** Excerpt provided follows **

Dale Lupu, a George Washington University School of Nursing associate research professor, is leading a project that aims to revolutionize the type of end-of-life care available to elderly kidney disease patients.
Dr. Lupu launched the collaborative Pathways Project in January 2017 to determine the best practices for delivering palliative care to patients older than 75. Palliative care, or supportive care, focuses on pain and symptom relief, including psychological, social and spiritual sources of distress. Treating kidney disease with dialysis can be hard on elderly patients who may be frail or sick with more than one chronic condition. Dialysis may not extend their lives and can also reduce their quality of life.
The project is focused on transforming kidney care so that treatment aligns with patient goals. An estimated 37 million adults in the United States have chronic kidney disease—about 15 percent of the population. It’s important to find ways to deal with kidney disease that reflect the desires of every patient, Dr. Lupu said.
“It’s customizing the care, but we need to know what people want. We can’t just assume that because you are older you want it a certain way,” Dr. Lupu said. “We really have to ask them...to let the patient voice be heard and to drive the care they are getting.”
In the first phase, an interdisciplinary team of researchers developed 14 evidence-based best practice recommendations designed to improve supportive care. A technical expert panel also defined the ideal care system for seriously ill patients with the disease.
In October, Dr. Lupu received a $2.4 million grant from the Gordon and Betty Moore Foundation to launch the second phase of this project. The second phase, which is based at GW Nursing in collaboration with West Virginia University, focuses on the implementation of best practices. Researchers are seeking to answer the study’s central research question of whether a quality improvement approach to spreading supportive care best practices at dialysis centers and affiliated clinics will measurably increase the provision of supportive care best practices.
Fifteen teams of care providers from across the country are using the guidelines as a framework to build innovative care pathways for patients. At the end of the study, the teams will evaluate how effective the 14 recommendations are in addressing the challenges in a clinical setting. As part of phase two, care team members recently came to GW for training on how to engage in and document “goals of care” conversations with patients, Dr. Lupu said.
“It’s one thing to have guidelines out there, this is what you should be doing, but what is really important is how do you integrate this into your care. How do you change the system, the culture, the skills, the expectations so that we can customize care so that it meets what these seriously ill patients want,” she said.

** End of Excerpt provided **

[Task description]
Reproduce the article on the Pathways Project word for word, starting with "The project is" and going on through "with the disease.". The items that come next are separate material with no tie to the article on the Pathways Project.

** Input data follows **

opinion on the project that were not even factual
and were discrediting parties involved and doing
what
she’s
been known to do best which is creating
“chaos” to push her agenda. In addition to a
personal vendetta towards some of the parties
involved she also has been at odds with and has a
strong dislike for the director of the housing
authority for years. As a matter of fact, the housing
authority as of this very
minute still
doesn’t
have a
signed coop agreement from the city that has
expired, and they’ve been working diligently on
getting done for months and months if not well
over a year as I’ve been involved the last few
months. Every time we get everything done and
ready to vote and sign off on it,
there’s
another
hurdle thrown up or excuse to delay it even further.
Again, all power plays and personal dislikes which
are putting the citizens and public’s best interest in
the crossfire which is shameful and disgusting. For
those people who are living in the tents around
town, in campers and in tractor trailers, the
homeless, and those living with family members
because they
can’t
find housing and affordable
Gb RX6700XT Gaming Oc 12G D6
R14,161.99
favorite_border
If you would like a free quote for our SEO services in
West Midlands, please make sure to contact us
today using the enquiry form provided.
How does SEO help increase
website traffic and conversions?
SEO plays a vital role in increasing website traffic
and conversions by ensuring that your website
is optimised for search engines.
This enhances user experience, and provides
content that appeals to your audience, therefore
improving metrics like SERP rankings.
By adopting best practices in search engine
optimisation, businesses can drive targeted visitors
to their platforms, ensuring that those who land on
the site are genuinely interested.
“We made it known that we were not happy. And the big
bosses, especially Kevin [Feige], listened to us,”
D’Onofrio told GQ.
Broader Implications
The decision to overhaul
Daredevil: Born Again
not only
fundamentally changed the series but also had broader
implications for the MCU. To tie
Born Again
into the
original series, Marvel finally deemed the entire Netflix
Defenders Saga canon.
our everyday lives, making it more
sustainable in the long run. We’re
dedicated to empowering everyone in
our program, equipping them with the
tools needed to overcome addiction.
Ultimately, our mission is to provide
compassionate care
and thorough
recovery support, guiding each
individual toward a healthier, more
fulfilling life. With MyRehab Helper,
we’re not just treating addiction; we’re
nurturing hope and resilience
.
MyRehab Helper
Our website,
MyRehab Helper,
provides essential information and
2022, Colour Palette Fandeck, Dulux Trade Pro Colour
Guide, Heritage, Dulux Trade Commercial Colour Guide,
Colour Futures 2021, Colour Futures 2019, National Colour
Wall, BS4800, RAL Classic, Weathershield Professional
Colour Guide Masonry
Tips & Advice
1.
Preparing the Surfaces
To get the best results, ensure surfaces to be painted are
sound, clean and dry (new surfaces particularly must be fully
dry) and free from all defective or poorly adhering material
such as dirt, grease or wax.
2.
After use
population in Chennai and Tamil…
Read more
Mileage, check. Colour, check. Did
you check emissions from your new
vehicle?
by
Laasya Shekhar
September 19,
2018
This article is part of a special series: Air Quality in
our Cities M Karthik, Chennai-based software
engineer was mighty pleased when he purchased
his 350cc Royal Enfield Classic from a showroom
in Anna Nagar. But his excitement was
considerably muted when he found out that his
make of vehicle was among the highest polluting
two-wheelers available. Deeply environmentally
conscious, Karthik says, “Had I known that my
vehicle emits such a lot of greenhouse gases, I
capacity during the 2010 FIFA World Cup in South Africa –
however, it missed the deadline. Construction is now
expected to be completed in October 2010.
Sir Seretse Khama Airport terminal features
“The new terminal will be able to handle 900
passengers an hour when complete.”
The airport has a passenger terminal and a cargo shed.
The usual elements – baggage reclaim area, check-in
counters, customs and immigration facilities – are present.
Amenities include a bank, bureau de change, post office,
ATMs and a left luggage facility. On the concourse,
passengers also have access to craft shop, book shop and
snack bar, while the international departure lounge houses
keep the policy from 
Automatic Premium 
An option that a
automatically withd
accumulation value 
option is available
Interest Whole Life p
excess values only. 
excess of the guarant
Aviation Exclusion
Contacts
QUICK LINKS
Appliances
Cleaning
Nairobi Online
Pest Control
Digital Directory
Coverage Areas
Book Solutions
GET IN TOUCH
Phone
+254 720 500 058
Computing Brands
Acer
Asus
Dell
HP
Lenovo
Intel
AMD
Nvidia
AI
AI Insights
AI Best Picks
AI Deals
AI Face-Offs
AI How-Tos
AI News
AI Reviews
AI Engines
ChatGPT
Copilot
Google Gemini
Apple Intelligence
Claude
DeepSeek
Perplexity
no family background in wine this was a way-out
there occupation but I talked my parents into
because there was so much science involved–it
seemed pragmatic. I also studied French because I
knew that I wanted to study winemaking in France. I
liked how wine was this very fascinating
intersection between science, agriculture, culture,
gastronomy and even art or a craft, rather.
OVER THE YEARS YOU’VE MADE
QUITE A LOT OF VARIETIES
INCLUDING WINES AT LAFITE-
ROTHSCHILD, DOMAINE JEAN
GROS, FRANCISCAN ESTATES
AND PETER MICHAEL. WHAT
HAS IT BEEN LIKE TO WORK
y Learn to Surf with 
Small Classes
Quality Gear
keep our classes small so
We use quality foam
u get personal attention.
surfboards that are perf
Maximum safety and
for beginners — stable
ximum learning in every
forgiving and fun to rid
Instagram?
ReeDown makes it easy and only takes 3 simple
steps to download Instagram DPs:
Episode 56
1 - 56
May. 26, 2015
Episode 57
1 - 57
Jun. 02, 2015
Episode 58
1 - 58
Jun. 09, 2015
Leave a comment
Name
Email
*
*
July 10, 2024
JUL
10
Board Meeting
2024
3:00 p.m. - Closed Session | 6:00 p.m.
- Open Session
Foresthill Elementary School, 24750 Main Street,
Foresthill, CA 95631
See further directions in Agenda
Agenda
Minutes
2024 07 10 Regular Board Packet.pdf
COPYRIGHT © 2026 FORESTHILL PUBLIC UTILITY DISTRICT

** End of Input data **

[Task response]
The project is focused on transforming kidney care so that treatment aligns with patient goals. An estimated 37 million adults in the United States have chronic kidney disease—about 15 percent of the population. It’s important to find ways to deal with kidney disease that reflect the desires of every patient, Dr. Lupu said.
“It’s customizing the care, but we need to know what people want. We can’t just assume that because you are older you want it a certain way,” Dr. Lupu said. “We really have to ask them...to let the patient voice be heard and to drive the care they are getting.”
In the first phase, an interdisciplinary team of researchers developed 14 evidence-based best practice recommendations designed to improve supportive care. A technical expert panel also defined the ideal care system for seriously ill patients with the disease.